18世紀には、この地方の有力者で反ハプスブルク運動の中心人物であるラーコーツィ・フェレンツ2世が、大量のトカイワインをフランスのルイ14世に寄贈しました。ルイ14世が「王者のワインにしてワインの王者」と絶賛したのは有名な話です。ちなみにラーコーツィ・フェレンツ2世はハンガリーの英雄として受け入れられており、ブダペストの英雄広場をはじめ、至る所に像が作られています。また、トカイ地方では彼の名前がついてるワインセラーも多いですね。

20世紀の社会主義体制下では、トカイワインの名声は一時的に下火になりましたが、民主化とともに莫大な投資が行われ、復活しました。今や世界中で親しまれるワインとなっています。
7つの構成資産
世界遺産「トカイのワイン産地の歴史的・文化的景観」を構成する資産を紹介していきます。全7件で構成されています。ハンガリーの旅でいくつか訪問しました。
トカイ・ワイン地区(Tokaj Wine Region)
中心となるトカイをはじめ、いくつかの街や村を含んだエリアです。各地のブドウ畑やワインセラー、教会などの歴史的建造物も含んでいます。
①トカイ(Tokaj)
②タルツァル(Tarcal)
③ボドログケレストール(Bodrogkeresztúr)
④マド(Mad)
⑤タリヤ(Tállya)


実際トカイ村に訪れましたので、以下で紹介しています。トカイワイン飲み比べもしました。

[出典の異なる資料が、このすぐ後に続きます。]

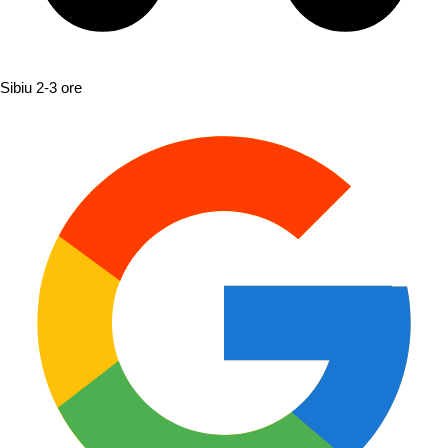
Sibiu
2-3 ore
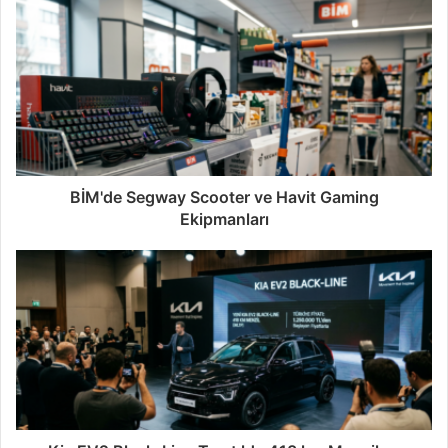
BİM'de Segway Scooter ve Havit Gaming
Ekipmanları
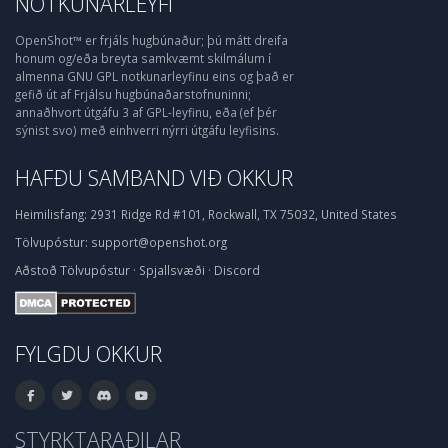
NOTKUNARLEYFI
OpenShot™ er frjáls hugbúnaður; þú mátt dreifa
honum og/eða breyta samkvæmt skilmálum í
almenna GNU GPL notkunarleyfinu eins og það er
gefið út af Frjálsu hugbúnaðarstofnuninni;
annaðhvort útgáfu 3 af GPL-leyfinu, eða (ef þér
sýnist svo) með einhverri nýrri útgáfu leyfisins.
HAFÐU SAMBAND VIÐ OKKUR
Heimilisfang:
2931 Ridge Rd #101, Rockwall, TX 75032, United States
Tölvupóstur:
support@openshot.org
Aðstoð
Tölvupóstur
·
Spjallsvæði
·
Discord
FYLGDU OKKUR
STYRKTARAÐILAR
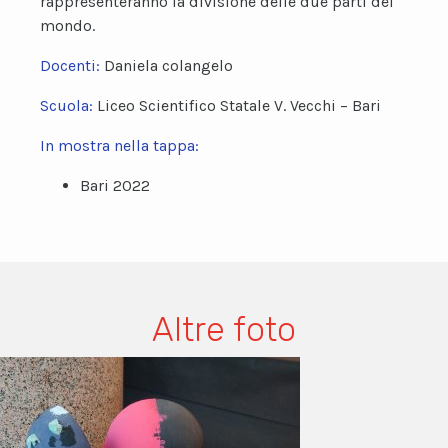
rappresenteranno la divisione delle due parti del
mondo.
Docenti:
Daniela colangelo
Scuola:
Liceo Scientifico Statale V. Vecchi – Bari
In mostra nella tappa:
Bari 2022
Altre foto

ウングヴァリ・ワインセラー(Ungvári Wine Cellar)
スロバキアとの国境の街シャートラルヤウーイヘイ(Sátoraljaújhely)にあるワインセラーです。
ラーコーツィ・ワイン・セラー(Rákóczi Wine Cellar)
ラーコーツィ・ワイン・セラーはシャーロシュパタク(Sárospatak)にあります。しかし、地図上で探しても見つからなかったため、以下のMapはシャーロシュパタク城になっています。ちなみにシャーロシュパタク城も構成資産ですね。
シャーロシュパタク城は以下で紹介しています。

コポロシ・セラー群(Koporosi Cellars)
シャーロシュパタクの近くにあるヘルツェクート(Hercegkút)のワインセラー群です。
ゴンボシェギ ・セラー群(Gomboshegyi Cellars)
こちらもヘルツェクート(Hercegkút)のワインセラー群です。こちらは実際に訪れました。

ゴンボシェギ ・セラー群に関しては以下で紹介しています。

オレムス・セラー群(Oremus Cellars)
トカイ・アスー誕生の地とされるトルチヴァ(Tolcsva)のワインセラー群です。トカイ地方で最も有名なセラー群です。
トルチヴァ・ワイン博物館セラー群(Tolcsva Wine Museum Cellars)
現在はワイン博物館として公開されているトルチヴァのワインセラー群です。調べましたがどのセラーかは不明でした。トルチヴァへ行けばおそらく分かるのかなと思います。